Military and Strategic
The Balakot Narrative: The IAF executed a classic counter-terrorism operation with the use of air power at its source deep inside Pakistan, 190km from Islamabad; not in Pakistan Occupied Kashmir (PoK) nor against terrorist launch-pads as was the case in surgical strikes 2016. The target was a JeM training camp with its associated infrastructure. India described the air strikes as a ‘pre-emptive, non-military action in self-defence based on actionable intelligence’ — all this being a tad disingenuous as there was everything military about eliminating a Jaish training facility at Balakot.

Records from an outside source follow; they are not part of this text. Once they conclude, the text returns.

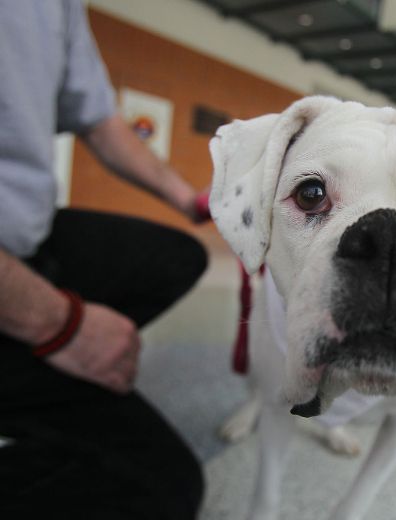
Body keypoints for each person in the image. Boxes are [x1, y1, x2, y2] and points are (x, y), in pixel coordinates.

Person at [0, 2, 208, 518]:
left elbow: (100, 120)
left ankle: (28, 376)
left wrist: (190, 199)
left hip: (27, 239)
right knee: (164, 487)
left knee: (176, 257)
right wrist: (61, 325)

To avenge India’s violation of Pakistan’s sovereignty, PAF retaliated the next day across the Line of Control (LC) in the Nowshera-Poonch sectors with a strike package of 20 aircraft and disgorged its ordnance in the open to avoid civilian casualties, collateral and escalation. Although Pakistan’s response was inevitable to restore the image of the Pakistan military tarnished by the Balakot raids, and a lingering sense of humiliation from the 1971 war, the IAF, it seems, was caught off guard. The PAF intrusions resulted in a dogfight in an era of beyond visual range weaponry between two nuclear armed neighbours in less than a war situation.

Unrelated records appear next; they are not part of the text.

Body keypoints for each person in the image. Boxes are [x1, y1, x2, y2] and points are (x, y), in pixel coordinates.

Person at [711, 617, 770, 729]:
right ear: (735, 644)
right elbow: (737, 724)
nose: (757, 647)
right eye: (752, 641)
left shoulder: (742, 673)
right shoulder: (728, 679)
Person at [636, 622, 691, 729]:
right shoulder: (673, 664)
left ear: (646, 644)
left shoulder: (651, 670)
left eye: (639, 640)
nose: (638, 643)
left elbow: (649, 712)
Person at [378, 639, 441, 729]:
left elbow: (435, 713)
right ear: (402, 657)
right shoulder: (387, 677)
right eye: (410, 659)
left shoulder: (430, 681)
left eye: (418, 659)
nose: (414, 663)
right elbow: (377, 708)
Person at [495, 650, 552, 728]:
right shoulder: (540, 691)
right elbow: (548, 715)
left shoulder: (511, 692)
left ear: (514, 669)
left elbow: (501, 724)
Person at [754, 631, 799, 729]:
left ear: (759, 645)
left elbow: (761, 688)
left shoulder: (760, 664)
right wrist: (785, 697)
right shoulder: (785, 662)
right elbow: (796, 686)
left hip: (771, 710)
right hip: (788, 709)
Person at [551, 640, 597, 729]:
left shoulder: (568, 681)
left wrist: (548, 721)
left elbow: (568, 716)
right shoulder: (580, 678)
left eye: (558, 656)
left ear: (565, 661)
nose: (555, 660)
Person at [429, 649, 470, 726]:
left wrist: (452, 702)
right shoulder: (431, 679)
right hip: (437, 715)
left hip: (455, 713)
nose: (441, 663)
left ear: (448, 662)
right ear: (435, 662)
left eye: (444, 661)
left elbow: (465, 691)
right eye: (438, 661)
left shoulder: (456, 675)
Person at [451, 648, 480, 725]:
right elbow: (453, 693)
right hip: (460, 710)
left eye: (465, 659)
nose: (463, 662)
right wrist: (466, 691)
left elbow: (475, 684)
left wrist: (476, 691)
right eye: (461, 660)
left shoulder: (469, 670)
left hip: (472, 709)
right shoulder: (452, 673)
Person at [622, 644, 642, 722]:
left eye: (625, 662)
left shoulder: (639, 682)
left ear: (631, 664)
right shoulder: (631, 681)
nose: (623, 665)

Foreign secretary Vijay Gokhale informing the nation about the air strikes
The special features of this military-strategic operation are:
Deterrence
Deterrence works best when neither side feels vulnerable. An all-out conventional war between India and Pakistan since 1971 has been deterred by initially India’s marked superiority in conventional forces and later by possession of nuclear weapons by both sides. Then Pakistan went under the radar to unleash its perceived low cost-high gain cross-border terrorism under a nuclear overhang. The JeM terrorist attack against Parliament led to India’s failed coercive diplomacy in Operation Parakram but led to a fruitful back channel dialogue which was killed by the attack on Mumbai in 2008 and Gen. Musharraf’s ouster as army chief and President. Pakistan’s state and non-state actors were back in business with cross-border terrorism culminating in Pulwama suicide attack followed by air strikes in Balakot.
It is the failure of India’s conventional deterrence — both dissuasive and offensive — which is undermined by escalating shortfalls in military superiority and inadequacy of its defensive system along the LC. Thus, India lacks the capacity of coercion to either deter Pakistan from continuing with terrorism or compelling it to stop it. The transition from threat of use of force to its actual use is incremental and calibrated — ground surgical strikes, limited operations including air raids to conventional war. Simply put, military capacity and political will are keys to deterrence which India lacks and can, therefore, not shape strategic choices. One-time ground or air strikes can only caution Pakistan, not make it end cross-border terrorism, even at a time when economically, it has never been more enfeebled and diplomatically isolated as now. Still it has not one but possibly two P5 countries — China and Russia — on its side. Pakistan’s riposte after Balakot was to restore the balance in deterrence.